California Advances Updated Delta Water Tunnel Project to Increase Water Supplies

The project could capture water to supply 2.3 million people.

California advanced the updated Delta water tunnel project to increase water supplies that would provide more water to millions of people in the San Joaquin Delta in Northern California and some to the South, as reported in the release of the final lengthy environmental impact report of the plan.

The proposal discussed that a 36-foot-wide tunnel, buried deep underground, would carry water for 45 miles from the Sierra Nevada mountains to Bethany Reservoir in the Central Valley near Tracy, which would then be pumped to residents.

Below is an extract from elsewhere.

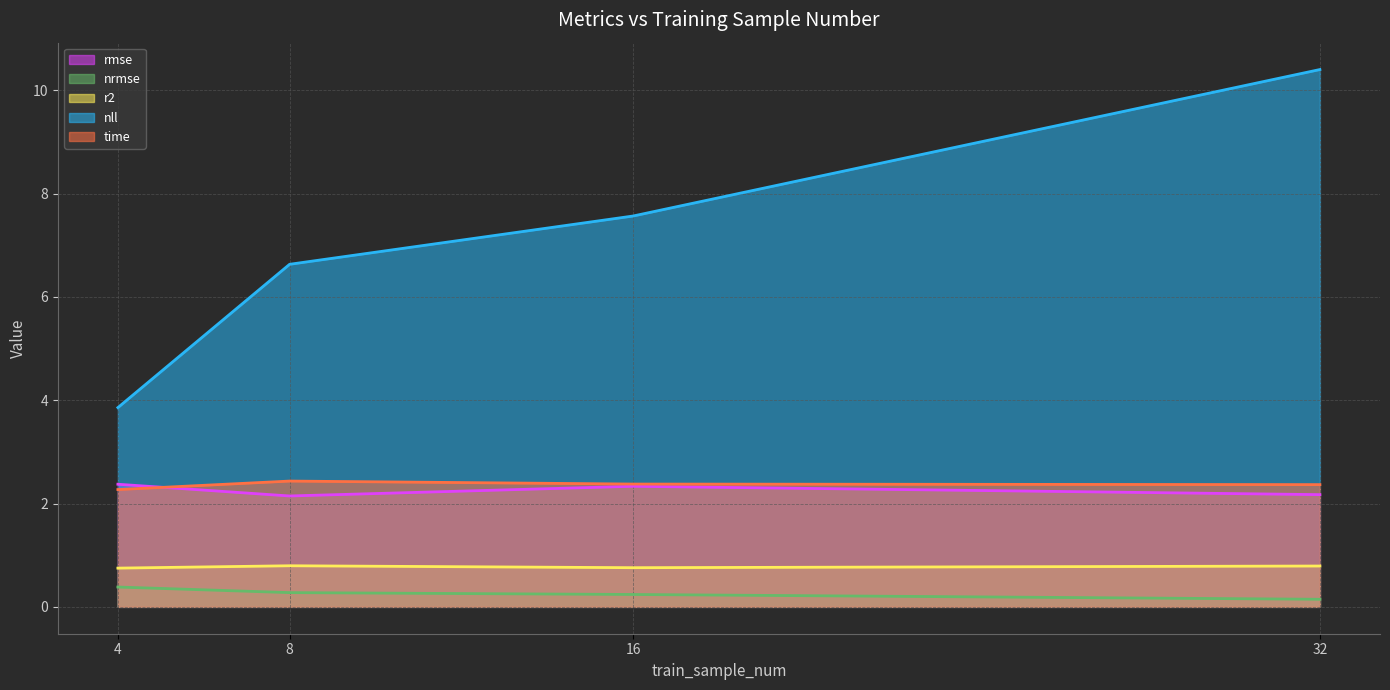

Does the chart have visible grid lines?

Yes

California Advances Updated Delta Water Tunnel Project

The officials said their plan was essential to increase water supplies and improve earthquake resilience. California Gov. Gavin Newsom said in a press release on the project on December 11 that doing nothing was not an option.

"After the three driest years on record, we didn't have the infrastructure to fully take advantage of an exceptionally wet year, which will become more and more critical as our weather whiplashes between extremes," he added.

When heavy rains pour down on Northern California in January, the project could capture water to supply 2.3 million people. Instead, the freshwater through watersheds and downriver would end up in the ocean.

The governor's office stated that about two-thirds of the state's water originates in the Sierra Nevada mountains, and water management projects already provide water to 27 million people and 750,000 acres of farmland in the state, with economic benefits estimated at $400 billion.

However, the state is forecasted to lose 10 percent of its water supply by 2040.

Newsom explained that the proposed project was essential to updating the water system for millions of Californians. The new approach would redesign following community and environmental input, which is how they can build a California of the future.

Now, construction on the project could start as early as 2030.

US-ENVIRONMENT-DROUGHT-WATER
Vehicles cross a bridge over the California Aqueduct along US 395 highway in Victorville, California on August 18, 2022. - The aqueduct is a system of canals, pipelines and tunnels transporting water collected from the Sierra Nevada Mountains and valleys of Northern and Central California to Southern California. California farmers are paying a premium for water of leaving their fields to sit empty amid an ongoing drought in the western United States, marking the region's driest 22-year stretch in more than 1,200 years, according to the US Drought Monitor. FREDERIC J. BROWN/AFP via Getty Images

Environmental Concerns

Some environmental groups have questioned the project's impact on fish and the surrounding area. The 3,500-page environmental review also found similar concerns with certain species, including Chinook salmon.

The review recommended a series of mitigation efforts, including filters on entranceways to reduce the risk of death to specific fish.

California's well-funded environmentalists disapprove of almost any new large-scale water infrastructure project. Furthermore, Delta farmers and community leaders also fear any tunneling project that would degrade their Delta even more.

Restore the Delta, a Stockton-based group adamantly opposed to the tunneling plan, said that the state needs to speak openly about the sacrifices expected of the people of the Delta for the project to advance.

Doug Obegi, a Natural Resources Defense Council lawyer, explained that the project would result in a worse ecological state for native fish and wildlife in the Delta.

The Delta Counties Coalition called the project another deficient plan that would do little to improve statewide water supplies and harm the Delta.